L’un des éléments les plus efficaces de notre confiance en D.ieu est, selon tous les auteurs du Moussar (Morale juive), de sentir qu’il n’y a que la foi qui nous donne du courage. Or, généralement, il est difficile d’arriver à cette élévation spirituelle : on fait confiance à son intelligence, à son compte en banque, on dit bien sûr, du bout des lèvres, que l’on fait confiance en Hachem, mais au fond de chacun, il existe une assurance personnelle : on arrivera bien à trouver une solution. Même celui qui a une forte confiance en l’Eternel se trouve toujours, pour se rassurer, des « moyens » pour « s’en sortir ».

Rares sont les occasions où l’on prend conscience, vraiment au fond de soi-même, que la situation dans laquelle on se trouve est « sans issue », c’est-à-dire apparemment sans solution « à l’œil nu ». C’est à ce moment-là qu’apparaît la « vraie » confiance en le Créateur. L’incroyant – qui ne veut pas voir qu’il y a une direction, un sens à l’Histoire et qui est donc « aveugle » – ne peut, à ce moment, qu’aboutir au suicide : c’est le cas du philosophe juif allemand, Walter Benjamin, ou du romancier juif français, Romain Gary, qui, ayant perdu tous leurs repères, se retrouvent sans issue, et mettent un terme à leur existence ! Mais le croyant, à ce stade, sent sa foi encore plus forte, et plus efficace. « Il n’y a pas d’issue, mais il y a Quelqu’un Qui dirige le monde et Qui m’assure qu’une solution – quelle qu’elle soit – existe, que cela soit positif (c’est-à-dire dans le sens que nous souhaitons) ou,  D.ieu préserve, négatif (contraire à nos espoirs). Il y a une direction dans l’univers, il n’y a pas de hasard. Si l’humanité le mérite, on trouvera une solution à la crise actuelle, ou, ce qu’à D.ieu ne plaise, le contraire risque de se produire, c’est-à-dire un effondrement de la civilisation technique ».

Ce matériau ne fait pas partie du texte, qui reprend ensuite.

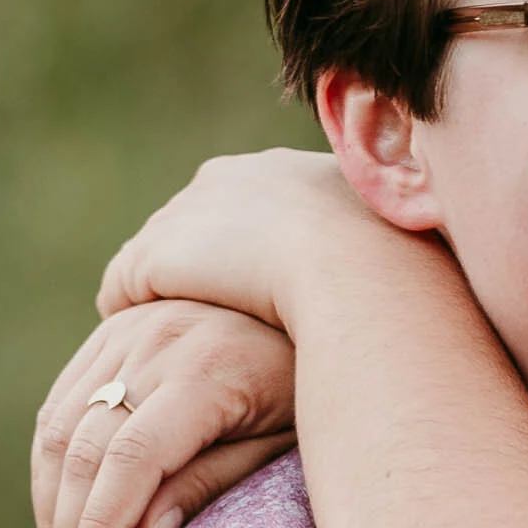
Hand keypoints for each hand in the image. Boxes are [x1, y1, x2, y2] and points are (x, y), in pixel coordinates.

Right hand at [33, 300, 297, 527]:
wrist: (320, 289)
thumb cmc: (313, 383)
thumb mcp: (283, 441)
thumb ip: (215, 483)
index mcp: (207, 367)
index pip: (130, 456)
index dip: (99, 527)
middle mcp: (156, 339)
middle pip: (82, 448)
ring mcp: (126, 329)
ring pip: (57, 429)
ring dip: (50, 514)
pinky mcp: (110, 331)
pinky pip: (60, 406)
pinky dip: (52, 472)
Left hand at [99, 147, 389, 330]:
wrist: (359, 272)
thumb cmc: (401, 275)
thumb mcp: (399, 258)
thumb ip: (380, 260)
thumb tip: (388, 282)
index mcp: (290, 172)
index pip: (259, 208)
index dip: (261, 252)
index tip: (267, 291)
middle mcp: (234, 178)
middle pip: (203, 224)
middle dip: (207, 265)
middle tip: (215, 318)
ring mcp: (190, 214)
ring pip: (161, 255)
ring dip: (169, 292)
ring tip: (174, 344)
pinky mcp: (156, 255)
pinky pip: (126, 288)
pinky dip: (134, 315)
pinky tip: (147, 355)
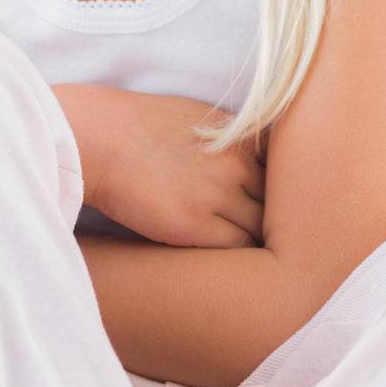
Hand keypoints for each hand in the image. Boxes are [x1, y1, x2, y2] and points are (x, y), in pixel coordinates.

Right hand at [53, 85, 266, 248]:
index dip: (283, 194)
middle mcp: (237, 164)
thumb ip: (228, 141)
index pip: (285, 171)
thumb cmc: (138, 126)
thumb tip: (244, 162)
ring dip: (259, 245)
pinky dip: (238, 262)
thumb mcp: (197, 118)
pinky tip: (232, 268)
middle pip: (280, 204)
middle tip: (276, 243)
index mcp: (240, 135)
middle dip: (278, 222)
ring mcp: (219, 194)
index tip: (277, 210)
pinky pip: (236, 250)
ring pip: (261, 231)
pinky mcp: (194, 225)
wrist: (101, 136)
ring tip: (259, 264)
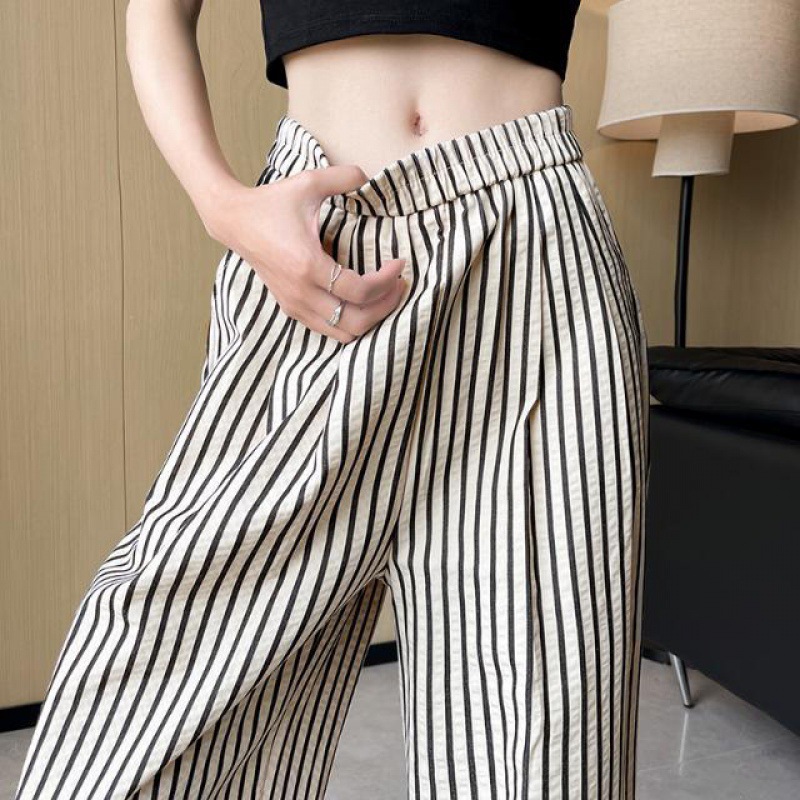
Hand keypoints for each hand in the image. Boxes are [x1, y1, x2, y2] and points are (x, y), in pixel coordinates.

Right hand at [202, 167, 407, 343]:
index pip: (360, 291)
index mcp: (308, 265)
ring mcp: (295, 305)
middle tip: (399, 286)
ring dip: (370, 318)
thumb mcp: (309, 183)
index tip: (399, 263)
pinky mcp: (291, 308)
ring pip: (344, 333)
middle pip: (357, 321)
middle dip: (385, 307)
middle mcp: (301, 293)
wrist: (234, 221)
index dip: (388, 282)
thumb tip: (370, 176)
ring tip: (384, 296)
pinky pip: (329, 329)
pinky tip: (362, 301)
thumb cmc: (272, 202)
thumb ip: (344, 176)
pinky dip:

Il suffit d’ouvrir les yeux pour remarquer que jamais, dans l’Histoire, une telle catastrophe ne s’est produite dans cette ampleur. On sait que l’homme est mû par deux pulsions essentielles qui agissent sur lui : le corps (pulsions physiques) et l’argent (pulsions sociales). Ce sont les deux éléments qui sont à l’origine de tous les actes de l’homme. Or, la crise actuelle, universelle, globale, car elle concerne le monde entier, est focalisée sur ces deux éléments : la santé et l’économie. Faut-il s’aveugler pour ne pas constater que cette crise s’attaque précisément à ce qui symbolise la source de la fierté de la civilisation contemporaine ? Les progrès de la science et spécialement de la médecine, d’une part, l’organisation de l’économie mondiale, d’autre part, sont les deux piliers sur lesquels est basée la société moderne. Ce sont ces deux piliers qui sont directement touchés par la crise actuelle. La difficulté de désamorcer un virus qui attaque le corps, jointe aux secousses financières conséquentes qui ébranlent la société, traduit un arrêt, sinon un recul, dans le progrès permanent de la civilisation contemporaine. Il est d’ailleurs remarquable, et bien sûr fortement significatif, de noter que ces deux pulsions – du corps et de la société – sont exprimées en hébreu par le même terme : sang (Dam au singulier) et argent (Damim, au pluriel). Rencontre extrêmement symbolique, quand on considère les conséquences de la crise sanitaire et sociétale.

Il est évident que l’on n’a pas le droit de s’aveugler, mais il convient de considérer que le virus actuel est le signe d’une désintégration, tant physique que sociale. Peut-être pouvons-nous nous permettre de voir, paradoxalement, un élément positif dans cette épreuve imposée à l’humanité : un renforcement dans notre foi en soulignant l’intervention du Créateur dans ces deux domaines. On connaît l’histoire de Rabbi Akiva (Traité Bérakhot 60b) qui, expulsé d’une ville avec un coq, un âne et une lanterne, dut se réfugier hors de la ville. Là, un lion dévora l’âne, le coq fut mangé par un chat, la lanterne s’est éteinte. Et le voilà seul, et il remercie le Créateur. « Cela aussi est pour le bien ». Des ennemis vinrent cette nuit décimer la ville, et ne purent frapper Rabbi Akiva, qui se trouvait hors de la ville, et n’a pas été identifié, car le coq n’avait pas chanté, l’âne n’avait pas brait et la lanterne était éteinte. Il n’est pas toujours aisé de comprendre que : « Ceci est pour le bien », mais essayons de tirer les leçons d’une épidémie si particulière, pour renforcer notre foi en le Créateur. Car cela, assurément, est « pour le bien ».